Comme Maître Kawaishi, Ichiro Abe fait partie de la légende du judo français. Envoyé du Kodokan, cet homme brillant sur lequel tous les témoignages s’accordent pour dire que son niveau technique et pédagogique était sans équivalent à l’époque, fut le Prométhée d’une génération. Dans une période de découverte et de passion, sa magnifique maîtrise, sa science plus élaborée du judo de mouvement eut l’impact d’une révélation bouleversante pour un petit nombre d’élus qui avaient eu la curiosité et la volonté d’aller se rendre compte par eux-mêmes. Par la suite, la puissance de son enseignement a marqué d’une empreinte indélébile, et pour le meilleur, notre patrimoine technique. Il fut aussi un professeur soucieux de faire entendre toute la richesse du judo de Kano et l’un des plus capables de défendre sa philosophie. Ichiro Abe n’est resté que deux ans en France (mais bien sûr, la Belgique n’était pas si loin pour les passionnés…) et son impact fut à tel point considérable que l’on peut à bon droit dire qu’il est, après Kawaishi, le second grand initiateur de notre judo.

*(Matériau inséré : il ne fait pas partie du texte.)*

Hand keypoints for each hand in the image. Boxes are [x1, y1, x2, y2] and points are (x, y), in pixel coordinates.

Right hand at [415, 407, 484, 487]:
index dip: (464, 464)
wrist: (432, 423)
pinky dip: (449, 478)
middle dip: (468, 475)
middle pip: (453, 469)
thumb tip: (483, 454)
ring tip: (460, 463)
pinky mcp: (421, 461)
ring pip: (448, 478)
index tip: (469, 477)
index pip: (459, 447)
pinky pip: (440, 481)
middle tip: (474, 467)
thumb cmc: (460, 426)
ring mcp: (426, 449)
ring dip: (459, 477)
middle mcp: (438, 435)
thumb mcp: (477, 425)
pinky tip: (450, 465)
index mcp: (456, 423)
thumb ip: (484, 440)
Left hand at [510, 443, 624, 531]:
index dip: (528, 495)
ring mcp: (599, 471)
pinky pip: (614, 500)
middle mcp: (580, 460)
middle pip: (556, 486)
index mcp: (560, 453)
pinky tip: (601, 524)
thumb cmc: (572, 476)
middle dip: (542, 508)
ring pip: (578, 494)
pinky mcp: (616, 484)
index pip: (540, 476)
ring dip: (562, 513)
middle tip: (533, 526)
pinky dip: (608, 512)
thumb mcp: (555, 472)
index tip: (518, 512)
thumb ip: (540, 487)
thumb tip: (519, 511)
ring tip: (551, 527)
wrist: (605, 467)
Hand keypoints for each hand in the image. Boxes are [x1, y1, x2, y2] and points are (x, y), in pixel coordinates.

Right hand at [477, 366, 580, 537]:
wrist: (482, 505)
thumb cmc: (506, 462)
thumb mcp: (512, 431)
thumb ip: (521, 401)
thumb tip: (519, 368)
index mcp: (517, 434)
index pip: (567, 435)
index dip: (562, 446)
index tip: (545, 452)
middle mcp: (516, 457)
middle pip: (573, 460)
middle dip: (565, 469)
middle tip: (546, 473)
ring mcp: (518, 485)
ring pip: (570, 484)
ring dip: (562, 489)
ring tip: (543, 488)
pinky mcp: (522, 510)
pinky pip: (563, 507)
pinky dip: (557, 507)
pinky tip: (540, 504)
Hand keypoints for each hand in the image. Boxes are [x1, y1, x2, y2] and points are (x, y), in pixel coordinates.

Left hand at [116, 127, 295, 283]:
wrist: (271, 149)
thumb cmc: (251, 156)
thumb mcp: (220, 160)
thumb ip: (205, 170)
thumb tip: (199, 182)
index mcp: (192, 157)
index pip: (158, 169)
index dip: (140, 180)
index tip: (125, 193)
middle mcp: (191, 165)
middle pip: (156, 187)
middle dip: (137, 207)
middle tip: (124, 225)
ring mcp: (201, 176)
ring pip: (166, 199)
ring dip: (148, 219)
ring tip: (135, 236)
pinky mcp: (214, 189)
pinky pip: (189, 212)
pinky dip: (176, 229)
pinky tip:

C’est-à-dire que pour l’amateur éclairé de judo en visite au prestigieux Kodokan de Tokyo (et qui vient tout juste de se remettre du choc d’avoir reçu un cours de Shozo Fujii lui-même) croiser dans les couloirs un vieux Japonais, mince et droit comme un I, et réaliser qu’il s’agit de Ichiro Abe lui-même a quelque chose d’assez étourdissant ! Le grand expert qui a bouleversé le judo français se glisse avec discrétion dans les couloirs du Kodokan, mais a gardé dans la vieillesse

une forme de prestance et une autorité naturelle seigneuriales, accompagnées d’une exquise courtoisie et de beaucoup de délicatesse pour ses visiteurs, français en particulier. Profitant d’une rencontre de ce type, Patrick Roux et Yves Cadot, représentant l’Ecole Française au Japon lors des championnats du monde 2003 à Osaka, ont incité le vieux maître toujours actif à parler. Cette entrevue s’est faite pour une part en japonais et pour une grande part dans notre langue. Ichiro Abe parle encore un français presque parfait. C’est avec un vrai plaisir, celui du souvenir d’un pays qu’il a aimé et qui l’a aimé, qu’il s’est exprimé. Pour cela et pour tout le reste, qu’il en soit ici remercié.